Out where the river broke The blood wood and the desert oak
Holden wrecks and boiling diesels Steam in forty five degrees
(**) The time has come To say fair's fair To pay the rent To pay our share
The time has come A fact's a fact It belongs to them Let's give it back
How can we dance when our earth is turning
How do we sleep while our beds are burning
How can we dance when our earth is turning
How do we sleep while our beds are burning
The time has come To say fair's fair To pay the rent, now To pay our share
Four wheels scare the cockatoos From Kintore East to Yuendemu
The western desert lives and breathes In forty five degrees
(**)
"Beds Are Burning" is a political song about giving native Australian lands back to the Pintupi, who were among the very last people to come in from the desert. These 'last contact' people began moving from the Gibson Desert to settlements and missions in the 1930s. More were forcibly moved during the 1950s and 1960s to the Papunya settlement. In 1981 they left to return to their own country and established the Kintore community which is nestled in the picturesque Kintore Ranges, surrounded by Mulga and Spinifex country.
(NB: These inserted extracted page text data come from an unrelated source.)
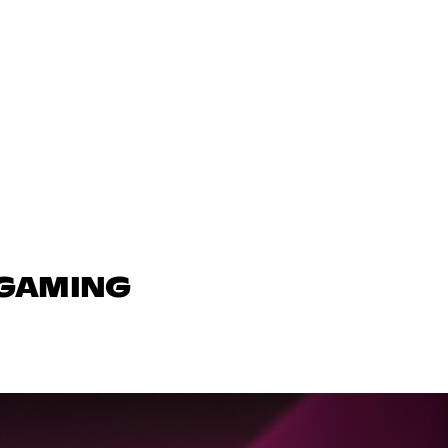
 GAMING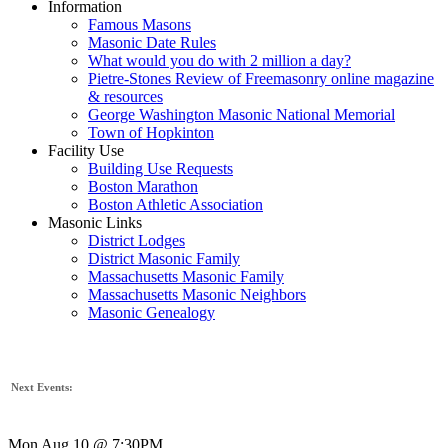
Information
Famous Masons
Masonic Date Rules
What would you do with 2 million a day?
Pietre-Stones Review of Freemasonry online magazine
& resources
George Washington Masonic National Memorial
Town of Hopkinton
Facility Use
Building Use Requests
Boston Marathon
Boston Athletic Association
Masonic Links
District Lodges
District Masonic Family
Massachusetts Masonic Family
Massachusetts Masonic Neighbors
Masonic Genealogy
Next Events:
Mon Aug 10 @ 7:30PM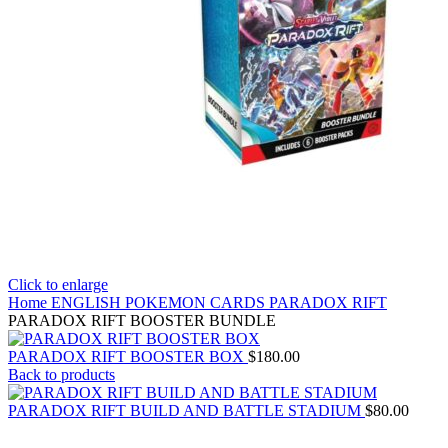
Click to enlarge
Home
ENGLISH POKEMON CARDS
PARADOX RIFT
PARADOX RIFT BOOSTER BUNDLE
PARADOX RIFT BOOSTER BOX
$
180.00
Back to products
PARADOX RIFT BUILD AND BATTLE STADIUM
$
80.00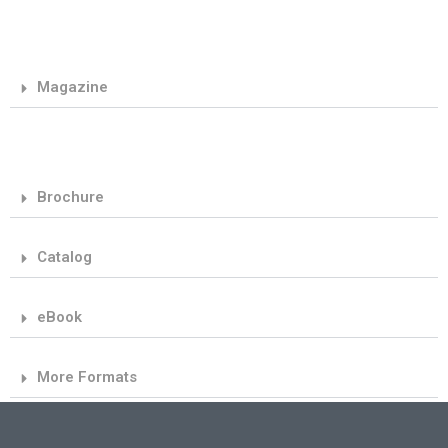
Magazine
Brochure
Catalog
eBook
More Formats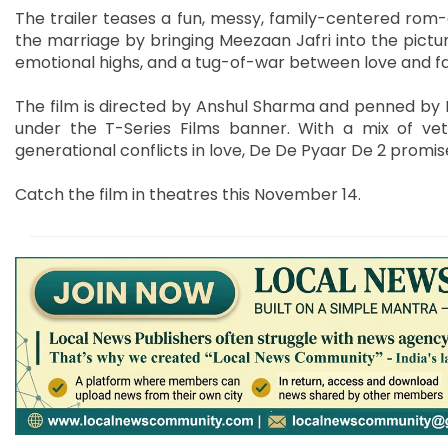
The trailer teases a fun, messy, family-centered rom-c
the marriage by bringing Meezaan Jafri into the pictu
emotional highs, and a tug-of-war between love and fam
The film is directed by Anshul Sharma and penned by 
under the T-Series Films banner. With a mix of ve
generational conflicts in love, De De Pyaar De 2 promise
Catch the film in theatres this November 14.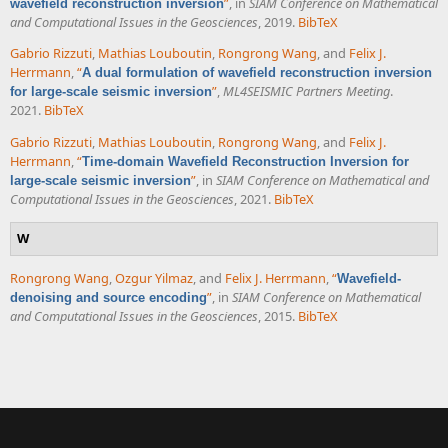
”
, in
SIAM Conference on Mathematical
wavefield reconstruction inversion
and Computational Issues in the Geosciences
, 2019.
BibTeX
Gabrio Rizzuti
,
Mathias Louboutin
,
Rongrong Wang
, and
Felix J.
Herrmann
,
“
A dual formulation of wavefield reconstruction inversion
”
,
ML4SEISMIC Partners Meeting
.
for large-scale seismic inversion
2021.
BibTeX
Gabrio Rizzuti
,
Mathias Louboutin
,
Rongrong Wang
, and
Felix J.
Herrmann
,
“
Time-domain Wavefield Reconstruction Inversion for
”
, in
SIAM Conference on Mathematical and
large-scale seismic inversion
Computational Issues in the Geosciences
, 2021.
BibTeX
W
Rongrong Wang
,
Ozgur Yilmaz
, and
Felix J. Herrmann
,
“
Wavefield-
”
, in
SIAM Conference on Mathematical
denoising and source encoding
and Computational Issues in the Geosciences
, 2015.
BibTeX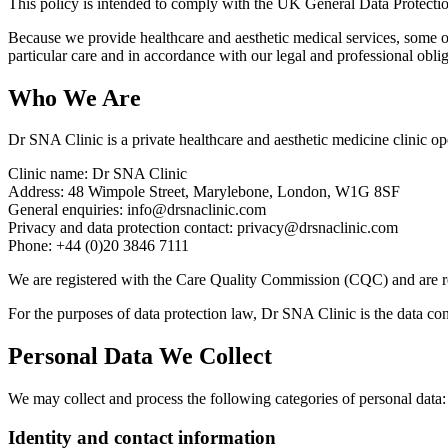
This policy is intended to comply with the UK General Data Protec
Because we provide healthcare and aesthetic medical services, some of
particular care and in accordance with our legal and professional obliga
Who We Are
Dr SNA Clinic is a private healthcare and aesthetic medicine clinic
Clinic name: Dr SNA Clinic
Address: 48 Wimpole Street, Marylebone, London, W1G 8SF
General enquiries: info@drsnaclinic.com
Privacy and data protection contact: privacy@drsnaclinic.com
Phone: +44 (0)20 3846 7111
We are registered with the Care Quality Commission (CQC) and are re
For the purposes of data protection law, Dr SNA Clinic is the data cont
Personal Data We Collect
We may collect and process the following categories of personal data:
Identity and contact information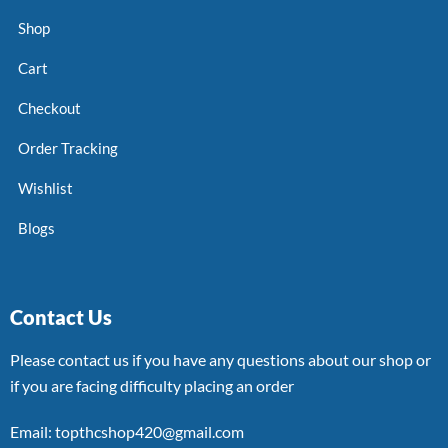
Shop
Cart
Checkout
Order Tracking
Wishlist
Blogs
Contact Us
Please contact us if you have any questions about our shop or
if you are facing difficulty placing an order
Email: topthcshop420@gmail.com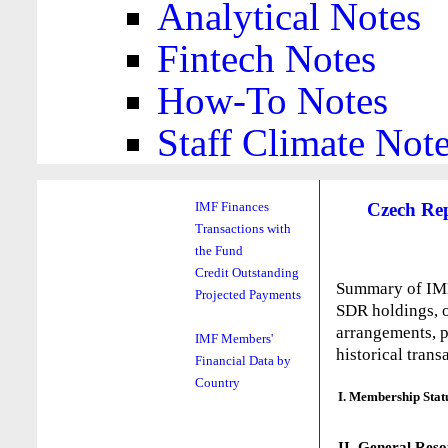
Analytical Notes
Fintech Notes
How-To Notes
Staff Climate Not
Czech Re
IMF Finances
Transactions with
the Fund
Credit Outstanding
Summary of IMF 
Projected Payments
SDR holdings, o
arrangements, p
IMF Members'
historical trans
Financial Data by
Country
I. Membership Stat
II. General Reso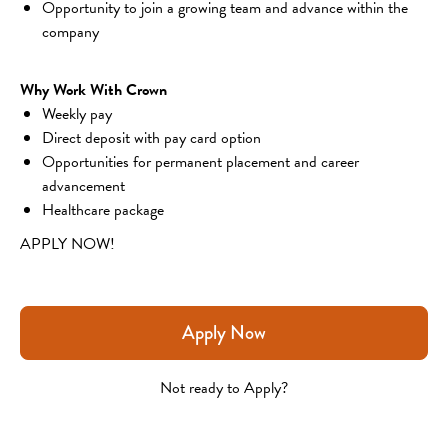
Opportunity to join a growing team and advance within the 
company
Why Work With Crown
Weekly pay
Direct deposit with pay card option
Opportunities for permanent placement and career 
advancement
Healthcare package
APPLY NOW!
Apply Now
Not ready to Apply?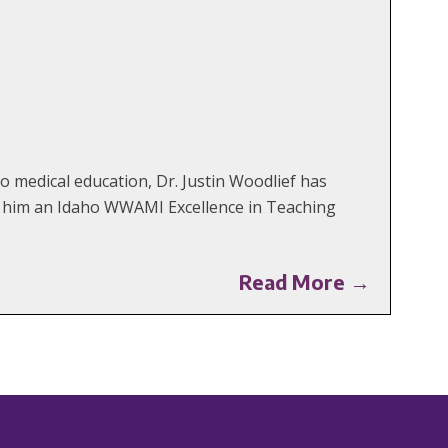
 medical education, Dr. Justin Woodlief has
ng him an Idaho WWAMI Excellence in Teaching
Read More →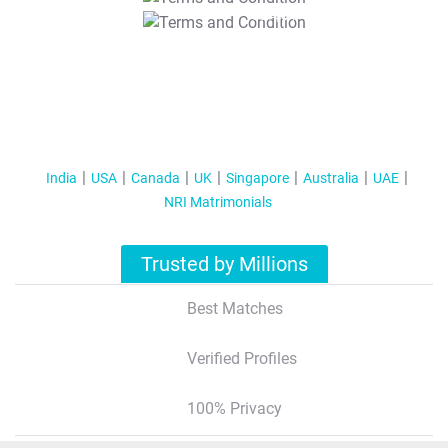
T&C Apply
India
USA
Canada
UK
Singapore
Australia
UAE
NRI Matrimonials
Trusted by Millions
Best Matches
Verified Profiles
100% Privacy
It is now a thriving little community with a population of about 400. (wikipedia)
The Pintupi Inhabiting
Painting about Pintupi
Pintupi refers to an Australian Aboriginal group who are part of the Western Desert cultural group and whose homeland is in the area west of Lake MacDonald and Lake Mackay inWestern Australia. These people moved into the Aboriginal communities of Papunya and Haasts Bluff in the west of the Northern Territory in the 1940s-1980s. The last Pintupi to leave their traditional lifestyle in the desert, in 1984, are a group known as the Pintupi Nine, also sometimes called the "lost tribe".